Task to complete
Return all the data below as it stands, minus the pictures.

[[ Given material open ]]

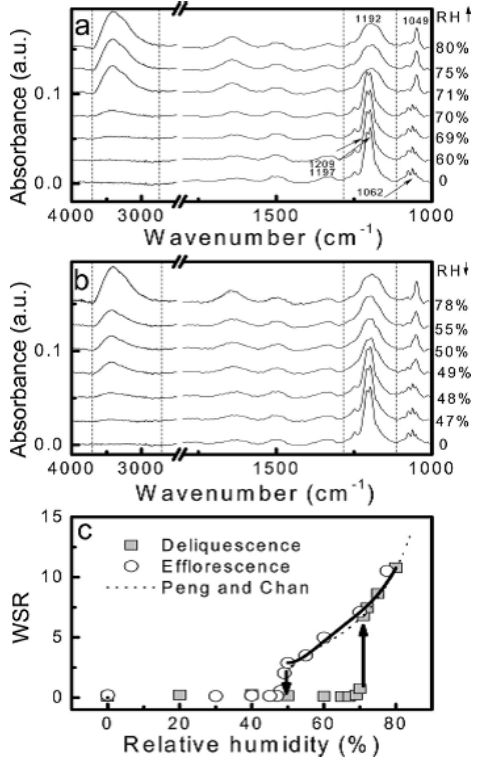
Figure 12. (a) FTIR spectra of CH 3 SO 3 Na particles during humid- ification. (b) FTIR spectra of CH 3 SO 3 Na particles during dehumid- ification. (c) Water-to-solute ratios (WSR) of CH 3 SO 3 Na particles as a function of RH: comparison between WSR measured by Liu and Laskin (2009) using micro-FTIR to those determined by Peng and Chan (2001b) using electrodynamic balance. Reprinted with permission by Liu et al. (2009). Copyright 2009 American Chemi- cal Society.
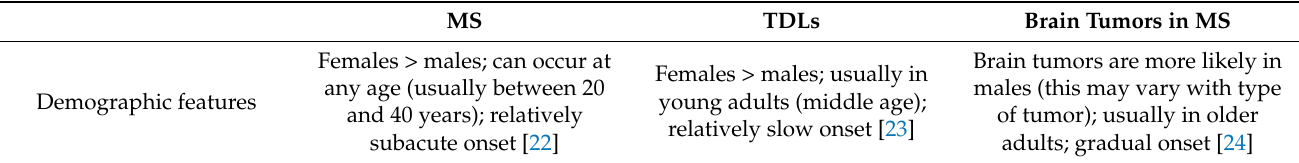
Table 3. Differential diagnosis of MS, TDLs, and brain tumors in MS.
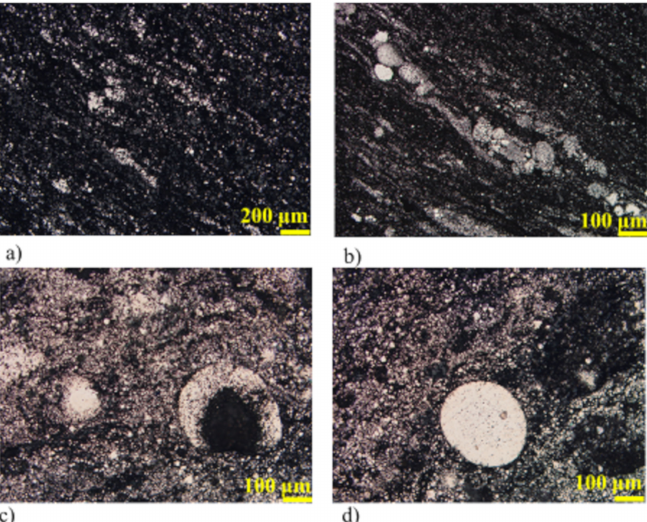
Figure 4. Photomicrographs under reflected light; ( a , b ): fine grained pyrite disseminated in black shale matrix; ( c , d ): pyrite spheres within a pyritic black shale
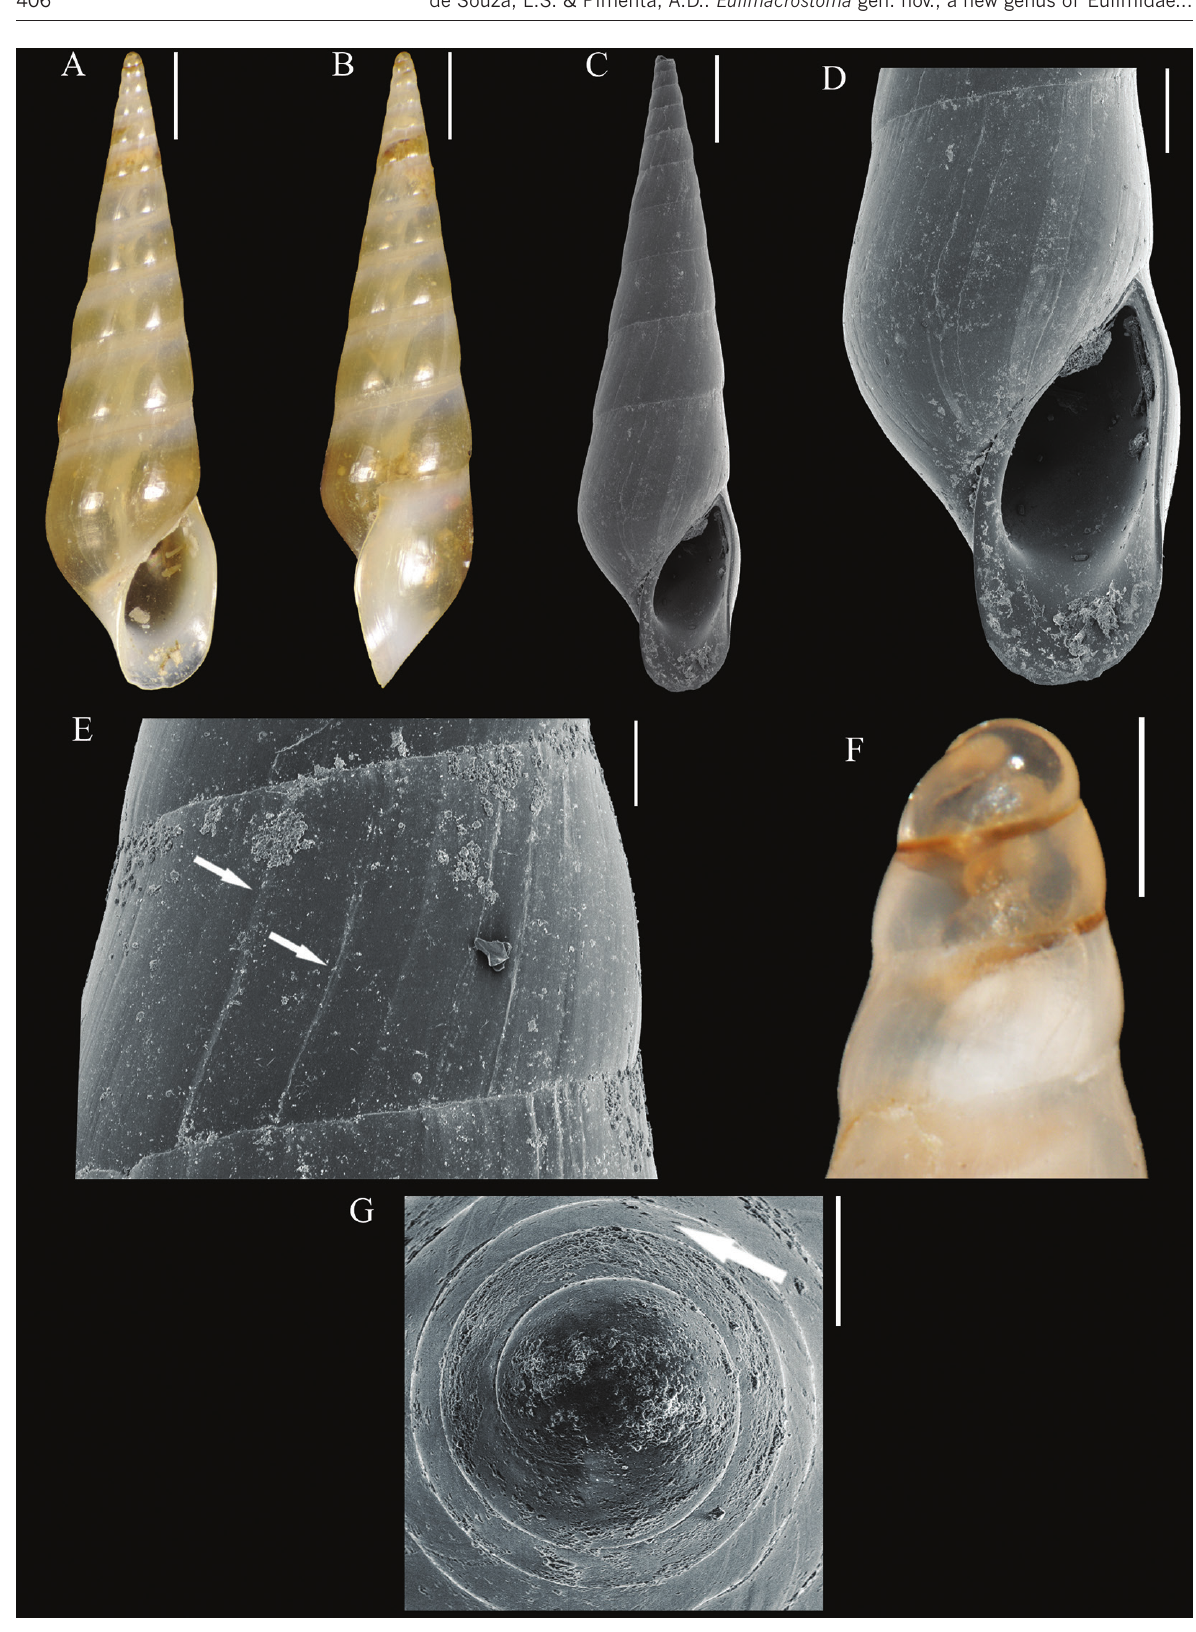
Figure 2. Eulimacrostoma microsculpturata gen. nov. and sp. nov. A–E. Paratype (ANSP 312431); F. Paratype (USNM 433081); G. Paratype (USNM 417511). A, C. whole shell in ventral view; B. Shell in lateral view; D. Detail of body whorl in frontal view; E. Detail of teleoconch surface, white arrows indicates the microsculpture of axial lines; F. Detail of apical whorls in frontal view; G. Detail of protoconch in apical view, white arrow indicates the transition protoconch-teleoconch. Scale bars: 1 mm (A–C); 500 µm D); 100 µm (E, G); 200 µm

[[ Given material closed ]]

Task result
Figure 12. (a) FTIR spectra of CH 3 SO 3 Na particles during humid- ification. (b) FTIR spectra of CH 3 SO 3 Na particles during dehumid- ification. (c) Water-to-solute ratios (WSR) of CH 3 SO 3 Na particles as a function of RH: comparison between WSR measured by Liu and Laskin (2009) using micro-FTIR to those determined by Peng and Chan (2001b) using electrodynamic balance. Reprinted with permission by Liu et al. (2009). Copyright 2009 American Chemi- cal Society.
Table 3. Differential diagnosis of MS, TDLs, and brain tumors in MS.
Figure 4. Photomicrographs under reflected light; ( a , b ): fine grained pyrite disseminated in black shale matrix; ( c , d ): pyrite spheres within a pyritic black shale
Figure 2. Eulimacrostoma microsculpturata gen. nov. and sp. nov. A–E. Paratype (ANSP 312431); F. Paratype (USNM 433081); G. Paratype (USNM 417511). A, C. whole shell in ventral view; B. Shell in lateral view; D. Detail of body whorl in frontal view; E. Detail of teleoconch surface, white arrows indicates the microsculpture of axial lines; F. Detail of apical whorls in frontal view; G. Detail of protoconch in apical view, white arrow indicates the transition protoconch-teleoconch. Scale bars: 1 mm (A–C); 500 µm D); 100 µm (E, G); 200 µm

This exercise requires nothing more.